Les coupures d’électricité de l’été relancent le débat sur la transition énergétique très avancée dans l’État le plus peuplé du pays. Elles mettent en avant les besoins en stockage d’électricité pour faire face à l’intermittence de l’énergie solaire. La batterie la plus puissante au monde vient d’être installée à San Diego.
LS Power n’aurait pas pu rêver d’un plus beau coup de projecteur. Une semaine après que l’État de Californie a coupé le courant à des centaines de milliers de personnes à cause d’une production insuffisante d’énergie, l’énergéticien a annoncé que la batterie la plus puissante au monde, inaugurée à San Diego mi-juillet, pouvait désormais charger et décharger 230 mégawatts par heure. Un record qui dépasse celui de Tesla en Australie et qui représente à lui seul plus que l’ensemble des batteries connectées au réseau électrique de la Californie jusqu’ici.

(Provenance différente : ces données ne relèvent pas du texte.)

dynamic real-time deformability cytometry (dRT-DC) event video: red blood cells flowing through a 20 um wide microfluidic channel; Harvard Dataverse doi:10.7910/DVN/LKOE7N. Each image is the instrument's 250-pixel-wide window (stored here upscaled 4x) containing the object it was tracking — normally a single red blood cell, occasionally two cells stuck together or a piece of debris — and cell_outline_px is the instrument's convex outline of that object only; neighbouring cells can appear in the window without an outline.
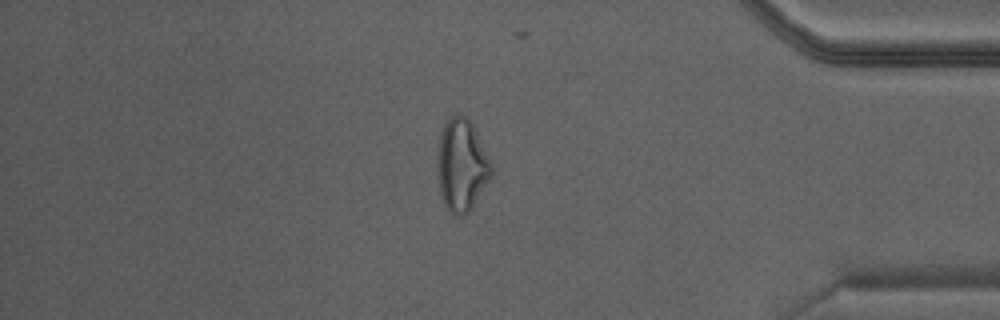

La société new-yorkaise va construire une autre méga batterie de 200 mégawatts dans la baie de San Francisco. Ce type de technologie capable de stocker les énergies renouvelables lorsqu’elles sont abondantes et de fournir de l’électricité pendant les pics de demande est vue comme clé pour éviter les « black-out » que la Californie a subis mi-août.
Stocker les énergies renouvelables
Une fois le soleil tombé, l’opérateur du réseau s’est retrouvé sans suffisamment d’énergie solaire pour faire face à la hausse de la demande d’air conditionné à cause de la canicule . Ses recours habituels n’ont pas fonctionné : les États voisins, confrontés à la même vague de chaleur et donc à la même utilisation d’air conditionné, n’ont pas pu exporter vers elle autant que d’habitude. En outre, la sécheresse de l’hiver, provoquée elle aussi par le changement climatique, avait réduit la production hydroélectrique. Et trois centrales au gaz naturel n’ont pas fonctionné. La cause n’est pas connue mais les experts estiment que la forte température est probablement responsable.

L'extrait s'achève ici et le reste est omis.